Dovish ECB tone suggests more cuts to come


The ECB cut its key policy rates by 25bp as was widely expected.
The tone in the statement and press conference was dovish. First of all, the Governing Council noted that ‘the outlook for growth has deteriorated owing to rising trade tensions’ and it also asserted that ‘downside risks to economic growth have increased’. Although ‘an increase in defence and infrastructure spending would add to growth’ the combination of ‘trade tensions and associated uncertainties’ and ‘deteriorating financial market sentiment’ as well as ‘geopolitical tensions’ seem to have been given more weight to skew the outlook further to the downside.
Second, the ECB sounded relatively sanguine about domestic inflationary pressures saying that ‘services inflation has also eased markedly’. Although the ECB remained non-committal on the impact of tariffs on inflation saying that ‘the net impact on inflation will only become clearer over time’ the factors it mentions pushing inflation down seem to be more powerful, concrete and timely than those that may push it up.
In particular, downside risks included ‘falling global energy prices and the appreciation of the euro’ as well as ‘a re-routing of exports into the euro area from countries with overcapacity’ as well as the negative impact of tariffs and tighter financial conditions on economic growth. On the upside, specifically in relation to the trade war, it only mentions that ‘a fragmentation of global supply chains could raise inflation by pushing up import prices’. While it also mentions fiscal policy as an upside risk, it is clear from its overall growth assessment that tariffs and tighter financial conditions will be the most significant factors for the economic outlook.
Third, it dropped its reference to ‘monetary policy …becoming meaningfully less restrictive’ that was introduced to the statement in March.
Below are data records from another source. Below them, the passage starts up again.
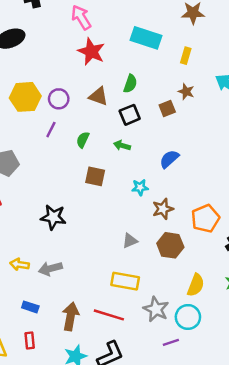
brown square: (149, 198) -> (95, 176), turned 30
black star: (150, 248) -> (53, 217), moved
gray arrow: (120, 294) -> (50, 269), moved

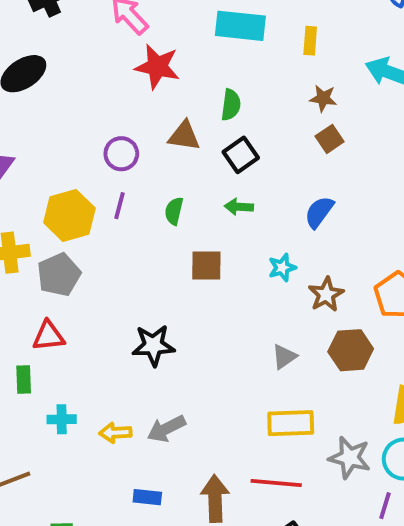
yellow hexagon: (25, 97) -> (69, 215), moved
brown square: (167, 108) -> (330, 139), moved
purple line: (171, 342) -> (385, 506), turned -42

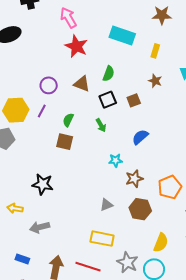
brown square: (330, 139) -> (134, 100), moved
green arrow: (239, 207) -> (101, 125), turned -136
brown square: (206, 266) -> (65, 142), moved
yellow arrow: (115, 433) -> (15, 208), moved

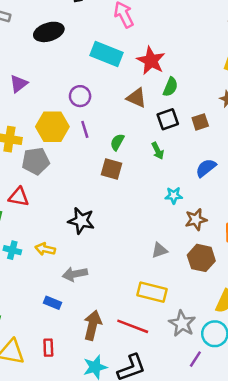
cyan rectangle: (122, 35) -> (107, 54), moved
red star: (76, 46) -> (151, 61), moved
purple circle: (49, 85) -> (80, 96), moved
purple line: (42, 111) -> (85, 129), turned -48
blue rectangle: (22, 259) -> (53, 303), moved

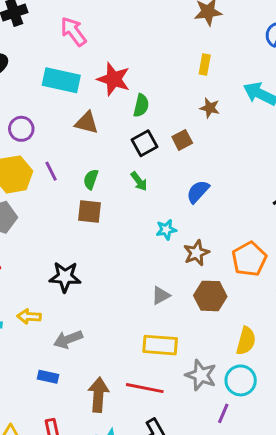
purple circle: (80, 96) -> (21, 129), moved
brown triangle: (136, 98) -> (87, 123), moved

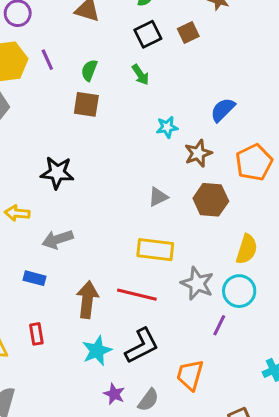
blue semicircle: (198, 192) -> (223, 110), moved

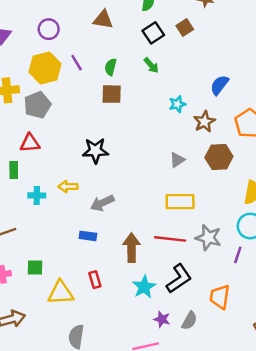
gray star: (197, 284) -> (208, 238), moved

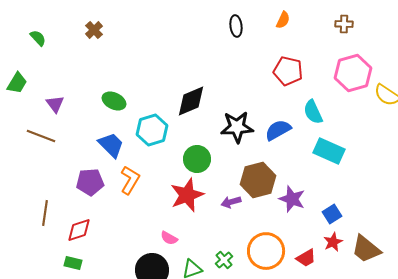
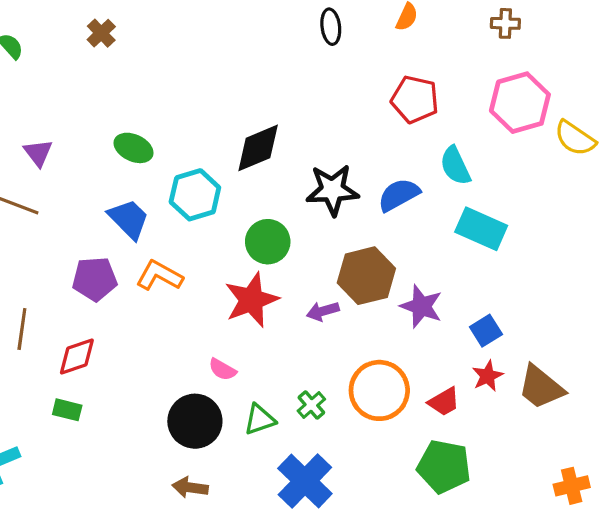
orange L-shape: (130, 180) -> (159, 276), turned -92

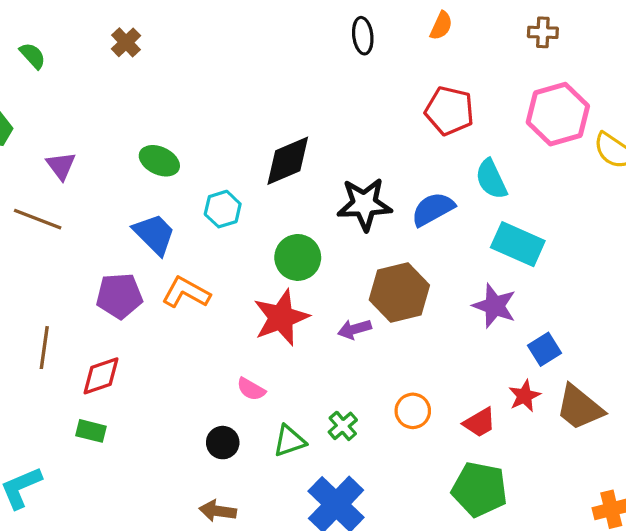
cyan hexagon: (195, 195) -> (223, 209), size x0.7
purple star: (421, 306) -> (495, 306), moved
blue square: (486, 331) -> (545, 349), moved
orange circle: (379, 390) -> (413, 411), size x0.6
black circle: (195, 421) -> (223, 443), size x0.6

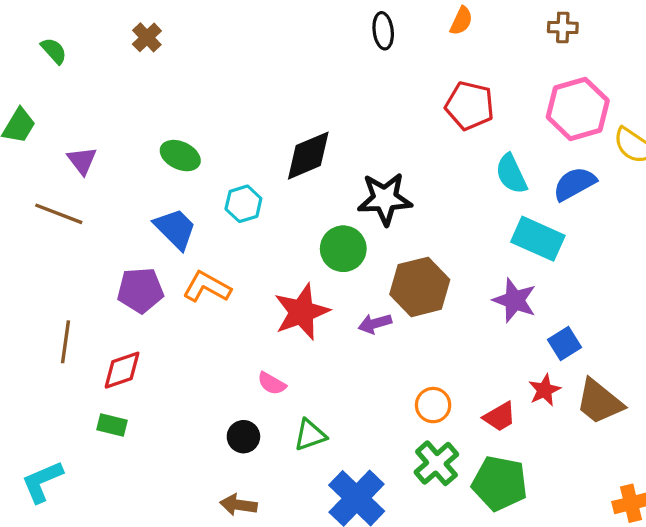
blue semicircle: (433, 209) -> (574, 184), moved
green circle: (298, 257) -> (343, 249), moved
green cross: (343, 426) -> (436, 463), moved, size x1.5

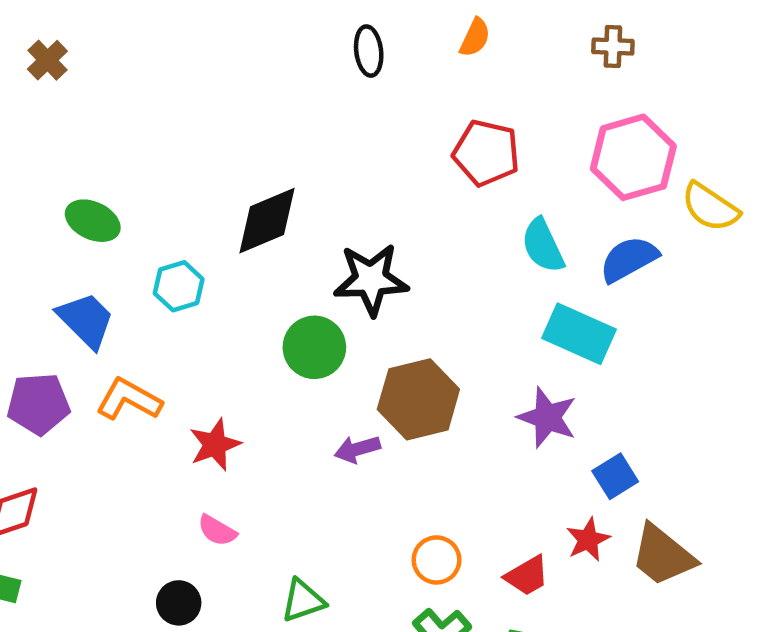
red star: (302, 312) -> (215, 445), moved, size x0.7
green triangle: (310, 435) -> (303, 601), moved

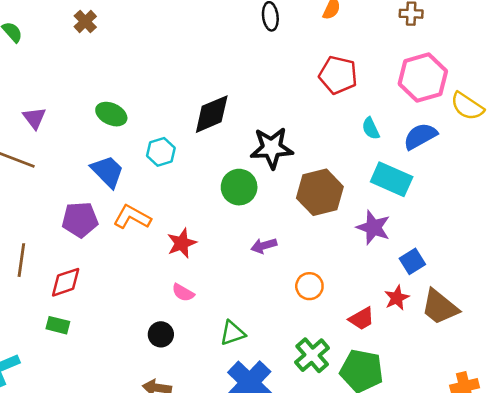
cyan semicircle: (543, 246) -> (371, 128), size x0.7
brown hexagon: (418, 399) -> (320, 192), moved
orange circle: (437, 560) -> (309, 286), moved

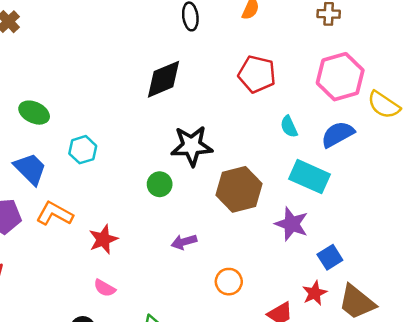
black diamond: (212, 114) -> (163, 79), moved
green circle: (239, 187) -> (160, 184), size x0.7

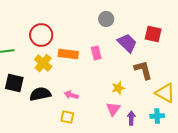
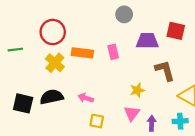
purple trapezoid: (127, 43) -> (147, 41), turned -45
black square: (14, 83) -> (23, 103), moved
yellow square: (67, 117) -> (97, 121), moved

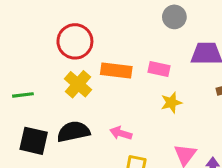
green line: (15, 50) -> (23, 95), moved
pink rectangle: (113, 52) -> (159, 69), turned -64
yellow star: (137, 90) -> (171, 103), moved

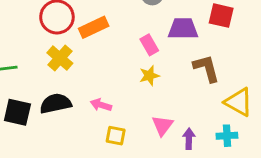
pink rectangle: (159, 69) -> (149, 45), moved, turned 48
orange rectangle: (116, 70) -> (94, 27), moved, turned -32

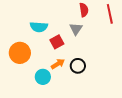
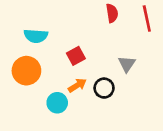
cyan semicircle: (39, 27) -> (36, 36), moved
gray triangle: (76, 29) -> (127, 64), moved

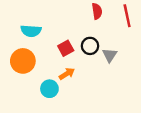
black circle: (104, 88) -> (90, 46), moved

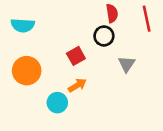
cyan semicircle: (31, 31) -> (23, 25), moved
black circle: (90, 46) -> (104, 36), moved

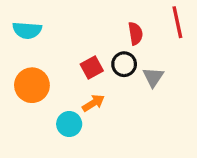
red semicircle: (112, 13) -> (135, 34), moved
black circle: (104, 36) -> (124, 64), moved

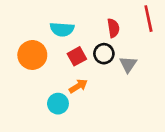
cyan semicircle: (27, 30) -> (62, 29), moved
orange circle: (32, 85) -> (32, 55), moved

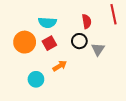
red square: (77, 56) -> (49, 43), moved
cyan circle: (58, 104) -> (36, 79), moved

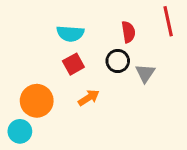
orange circle: (25, 42) -> (37, 101), moved
cyan circle: (36, 79) -> (20, 131), moved

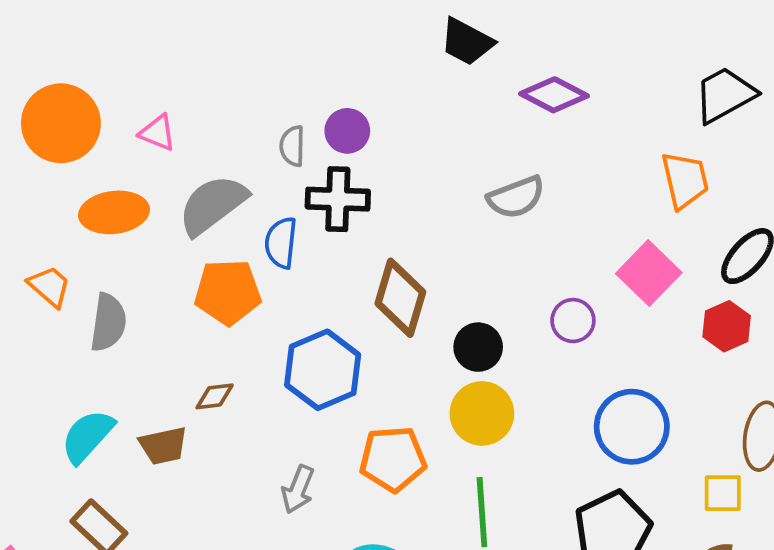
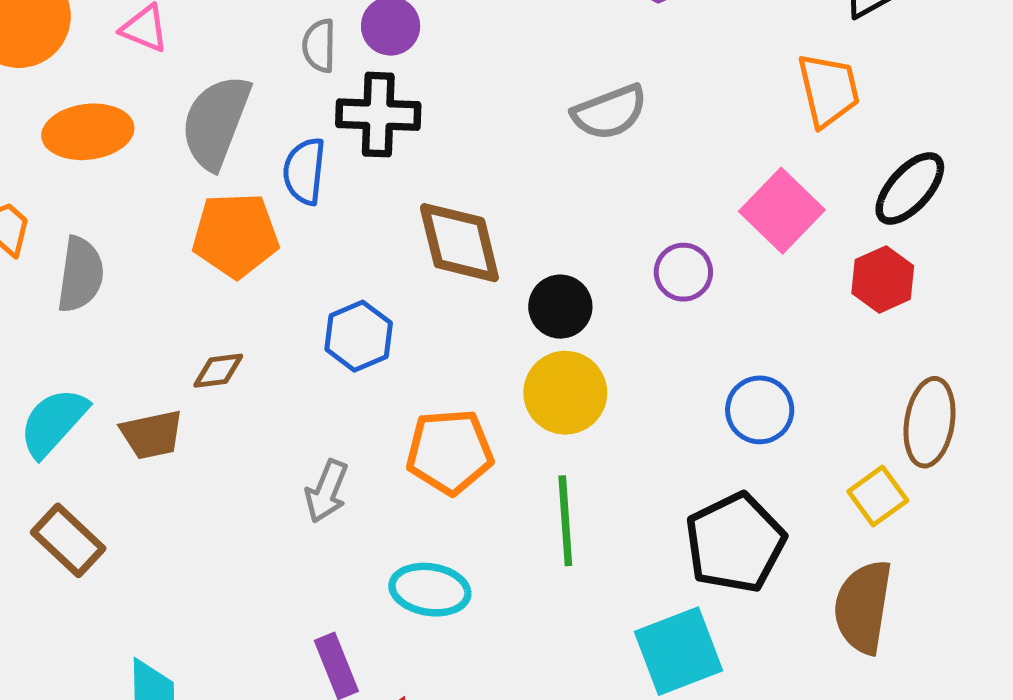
gray semicircle: (213, 205) -> (216, 122), turned -32
brown diamond: (400, 298) -> (459, 243), turned -30
blue hexagon: (323, 370) -> (359, 336), size x0.7
blue circle: (632, 427) -> (760, 410), size x0.7
yellow square: (723, 493) -> (878, 496), turned -36

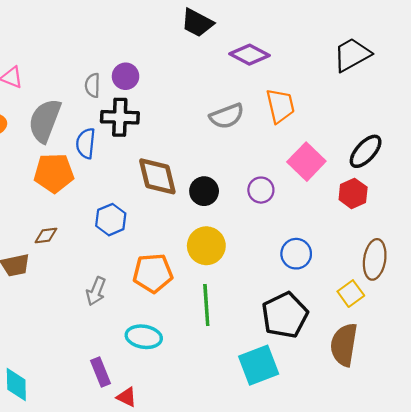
orange trapezoid: (829, 90) -> (280, 106), moved
black circle: (560, 307) -> (204, 191), moved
At the time, that was seen as a sign that the ECB was getting closer to a neutral rate and that meant that the room for further rate cuts was limited. President Christine Lagarde explained that the previous statement was now ‘meaningless’ as neutral only works in a ‘shock-free world.’
Fourth, the decision to cut interest rates was unanimous. This is notable given that Ms Lagarde also noted that before the escalation of trade tensions, several Governing Council members were minded to keep interest rates on hold at this meeting. This also suggests that the reaction function to higher tariffs is lower interest rates.
So although the ECB continued to stress that ‘it will follow a data-dependent and meeting-by-meeting approach’ and that it is not ‘pre-committing to a particular rate path’, the tone of the statement and press conference are consistent with further rate cuts in our view. The June meeting – where the ECB will provide updated projections and will have a bit more clarity on all the drivers above – should provide more information on the future direction of policy. We continue to expect the deposit rate to be cut further. Overall, at the next three meetings, we expect 75bp of rate reductions, taking the ECB’s deposit rate to a low of 1.5% to be reached in September. The risks to this view are skewed towards more rate cuts.